EVP1815 evolved from the company's small intestinal axis, or SINTAX, platform whereby medicines interact with the small intestine to send inflammation-resolving signals throughout the body. Treatment does not act locally on the small intestine or disrupt the microbiome.
Early Success of Pyoderma Gangrenosum
More than three fourths of patients with pyoderma gangrenosum (PG) responded to a novel therapy targeting neutrophil activation, more than half of whom had complete wound closure, in a small proof-of-concept study.
Fifteen of 19 patients (78%) met response criteria and nine had complete responses to vilobelimab. Six of seven patients treated with the highest dose of the anti-C5a antibody achieved complete response. Clinical activity correlated with sustained suppression of C5a.
"Vilobelimab every 2 weeks showed safety and tolerability," said Afsaneh Alavi, MD, of the Mayo Clinic in Rochester, Minnesota, in presenting the findings at the AAD session.
"We observed no dose-dependent adverse events, and the adverse event profile was in line with the underlying disease and patient condition," she continued. "The 2,400-mg dose results in a high rate of target ulcer closure and represents the dose for phase III exploration. Ulcers remain closed 2 months after treatment completion in a majority of patients."
A rare inflammatory dermatosis that causes painful skin ulcers, PG has no approved treatment. Neutrophil activation driven by complement C5a is thought to be a key mechanism of pathophysiology in PG, providing a rationale for targeting the molecule.

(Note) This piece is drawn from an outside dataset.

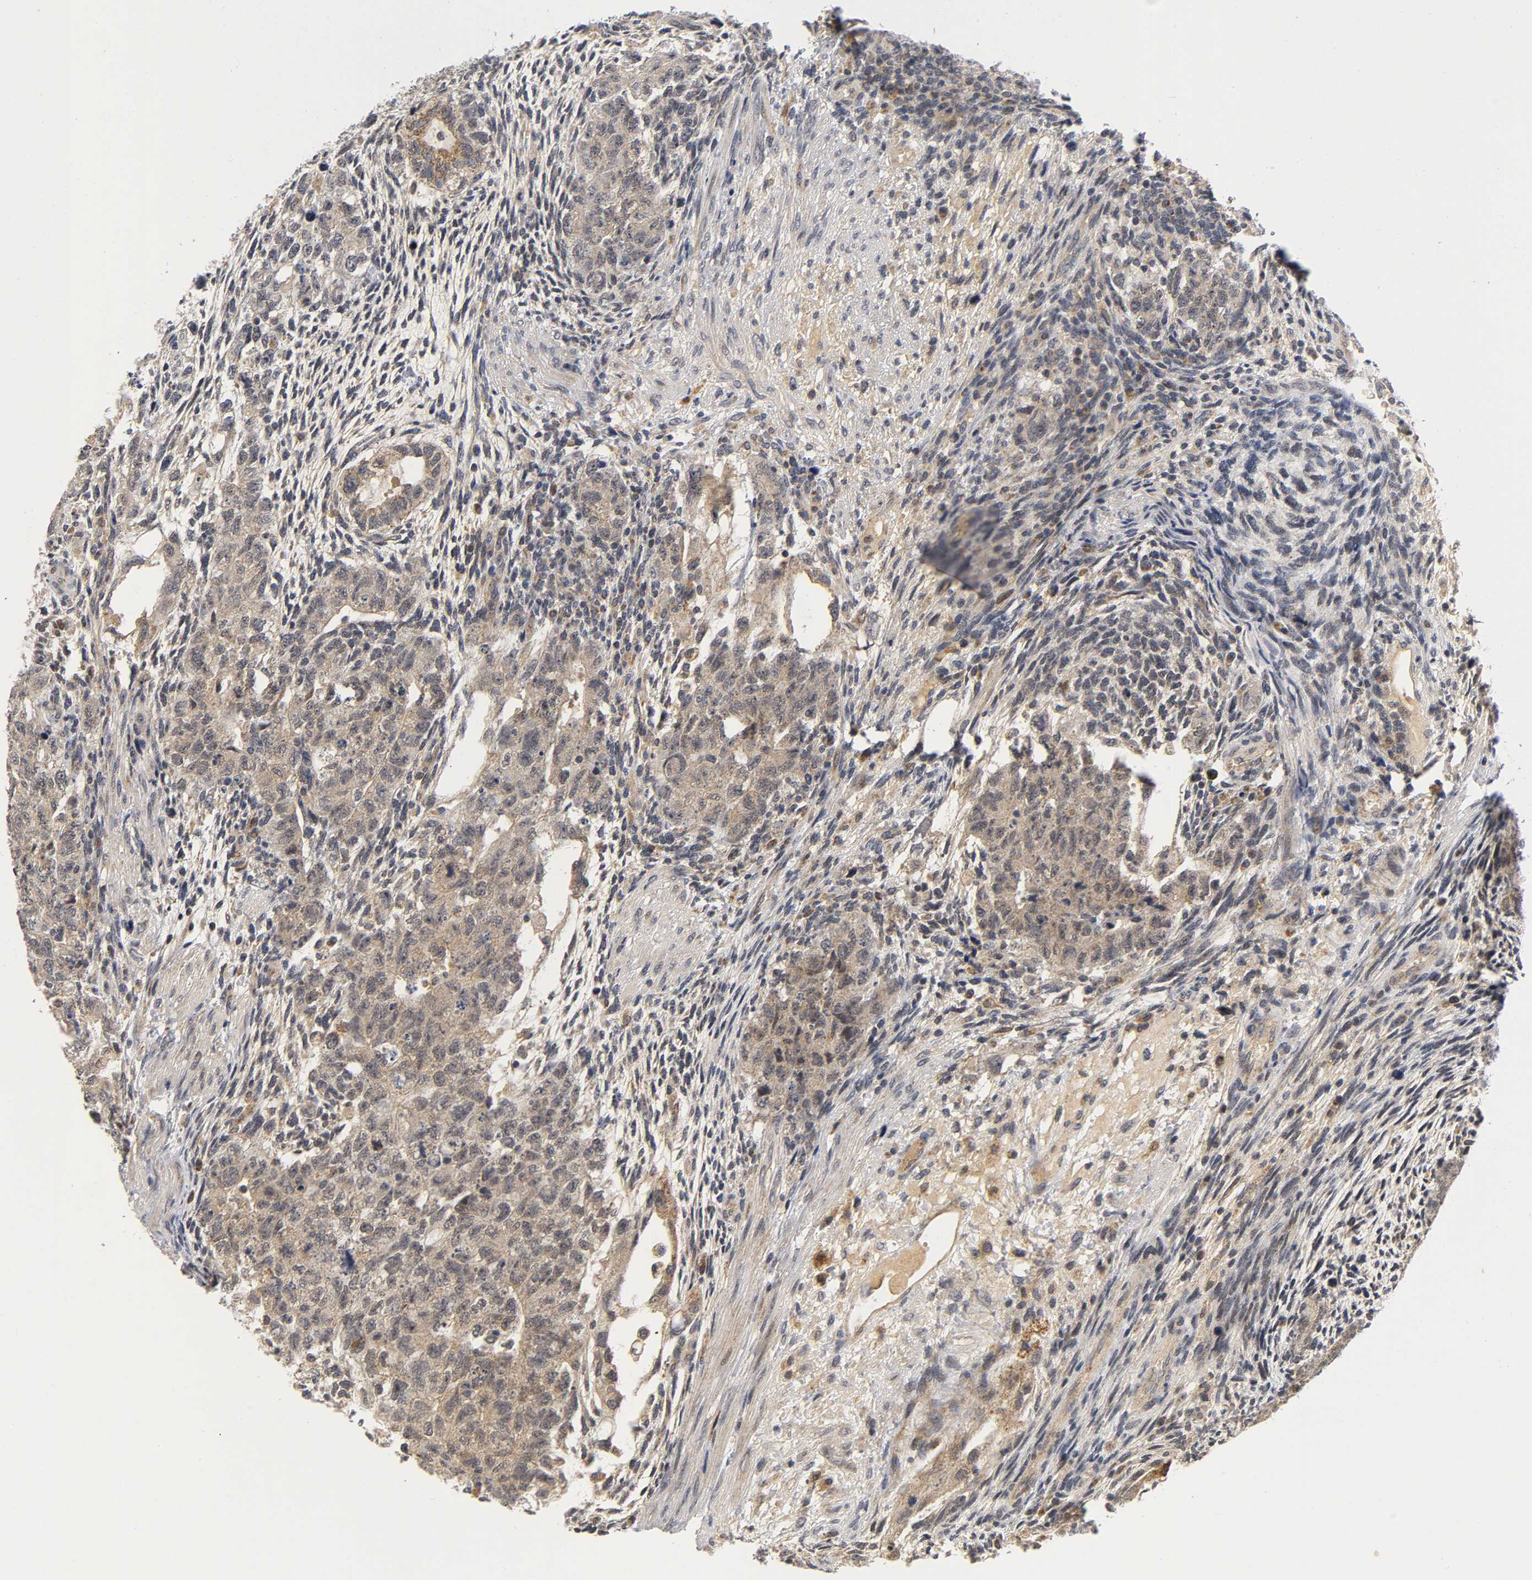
{"staining": {"intensity": "weak", "quantity": ">75%", "location": "cytoplasmic/membranous"}, "tissue": "testis cancer", "cell_type": "Tumor cells", "image_type": "cancer", "snomed": [{"axis": "morphology", "description": "Normal tissue, NOS"}, {"axis": "morphology", "description": "Carcinoma, Embryonal, NOS"}, {"axis": "topography", "description": "Testis"}], "caption": "This micrograph demonstrates IHC staining of embryonal carcinoma (testis), with low weak cytoplasmic/membranous expression in about >75% of tumor cells.", "gene": "NRP1", "patient": {"sex": "male", "age": 36}}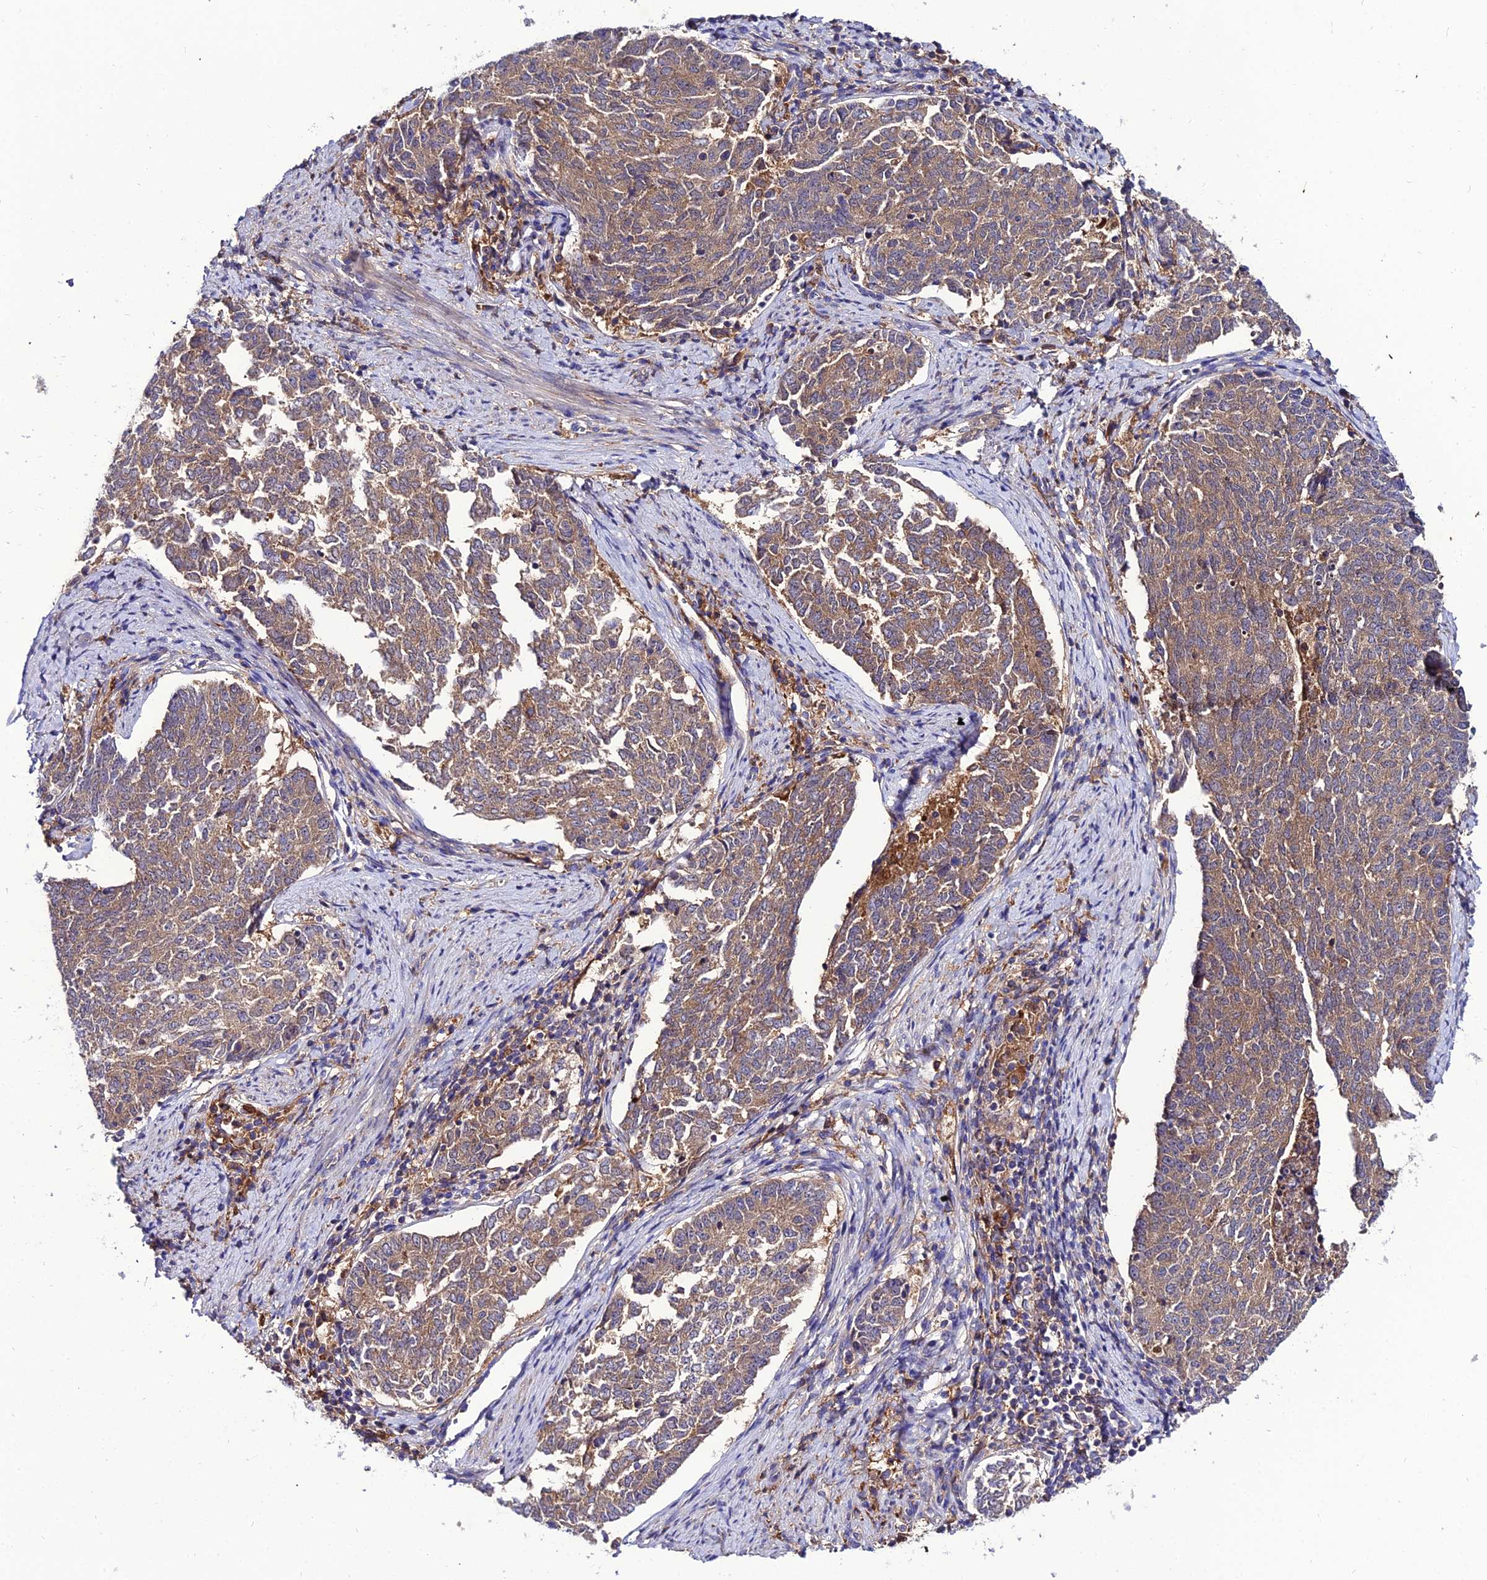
{"staining": {"intensity": "moderate", "quantity": ">75%", "location": "cytoplasmic/membranous"}, "tissue": "endometrial cancer", "cell_type": "Tumor cells", "image_type": "cancer", "snomed": [{"axis": "morphology", "description": "Adenocarcinoma, NOS"}, {"axis": "topography", "description": "Endometrium"}], "caption": "Brown immunohistochemical staining in endometrial cancer exhibits moderate cytoplasmic/membranous staining in approximately >75% of tumor cells.", "gene": "C2orf69", "patient": {"sex": "female", "age": 80}}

Alavi reported findings from a phase II, open-label, dose-escalation trial involving 19 patients treated with one of three vilobelimab dosing schedules (three doses during the first week followed by three maintenance doses over 5 weeks, then individualized titration for nine more doses). The primary outcome was measured with the 6-point Physician's Global Assessment (PGA), with response defined as PGA ≤3, whereas PGA ≤1 was considered clinical remission and closure of a target ulcer.
The 19 patients had a mean PG duration of 3.6 years and mean target ulcer area of 36 cm2. The mean time to target ulcer response was 69 days and mean time to target ulcer closure was 104 days.
Disclosures
The remibrutinib study was supported by Novartis.
Maurer reported having no relevant relationships with industry.
The EDP1815 study was supported by Evelo Biosciences.
Maslin is an employee of Evelo Biosciences.
The vilobelimab study was supported by InflaRx.
Alavi disclosed relationships with AbbVie, InflaRx, Janssen, Kymera, Novartis, UCB, Processa, and Boehringer Ingelheim.
Primary Source
American Academy of Dermatology
Maurer M, et al "Remibrutinib for chronic spontaneous urticaria: Time to complete urticaria control" AAD 2022. Late-breaking abstract.
Secondary Source
American Academy of Dermatology
Maslin D, et al "A phase II study investigating the effect of EDP1815, an orally delivered anti-inflammatory, gut-restricted, commensal microbe in the treatment of mild and moderate plaque psoriasis" AAD 2022. Late-breaking abstract.
Additional Source
American Academy of Dermatology
Alavi A, et al "Anti-C5a antibody vilobelimab (IFX-1) treatment in patients with ulcerative pyoderma gangrenosum: Phase II, open-label, dose-escalation trial" AAD 2022. Late-breaking abstract.